海上貨物のセキュリティ規則(10+2ルール):米国

質問

米国向け海上貨物のセキュリティ規則(10+2ルール)について教えてください。

回答

米国は2001年の同時多発テロ事件を契機に、ヒトの米国入国については渡航者の基本情報の申告を出国前に義務付ける電子渡航認証システム(ESTA)を導入しました。
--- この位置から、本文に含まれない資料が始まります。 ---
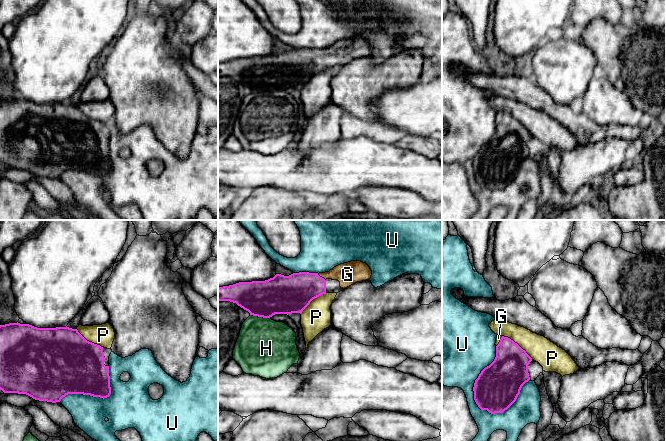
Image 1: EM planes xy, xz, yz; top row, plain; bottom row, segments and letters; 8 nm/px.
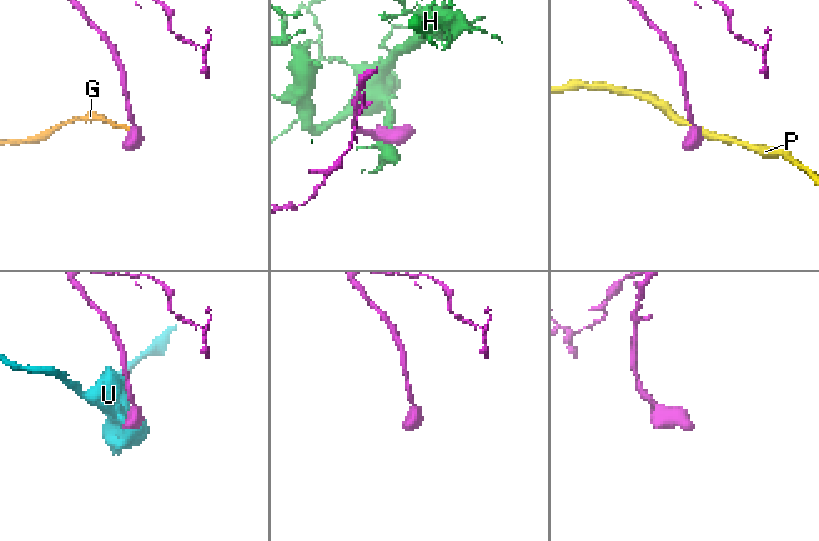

モノに関しては、2002年には以下のようなリスクを把握する体制を導入しています。

I. 貨物のセキュリティ規則

  1. コンテナ・セキュリティ・イニシアチブ(CSI)
    外国の大型港湾に米国税関・国境警備局(U.S. Customs and Border Protection: CBP)職員が常駐し、危険度の高いコンテナを識別・検査
  2. テロ行為防止のための税関・産業界パートナーシップ(C-TPAT)
    セキュリティー面の法令遵守に優れた輸入者などに対し、検査率の減少などの優遇を実施
  3. 24時間ルール
    外国港での船積24時間前までに、船会社などに船荷目録(マニフェスト)情報の提出を義務化
  4. 10+2ルール

    これらに続いてCBPは2009年1月から輸入者セキュリティ・ファイリング(Importer Security Filing: ISF)「10+2ルール」を導入しました。2013年7月からは、違反に対してはそれまでの貨物マニフェストの保留や非侵襲式な貨物検査に加え、罰金を含む罰則の本格運用が開始されています。すなわち、不正確、不完全、不適切なタイミングでのISFの送信については、1件につき5,000ドルの罰金が課せられます。また、ISFが送信されなかった場合は、貨物の輸入・転送が許可されません。船会社による積み付け情報(Vessel Stow Plan)違反の場合は貨物の陸揚げの不許可等の罰則が課せられる可能性があります。詳細は参考資料・情報にあるウェブサイトを参照してください。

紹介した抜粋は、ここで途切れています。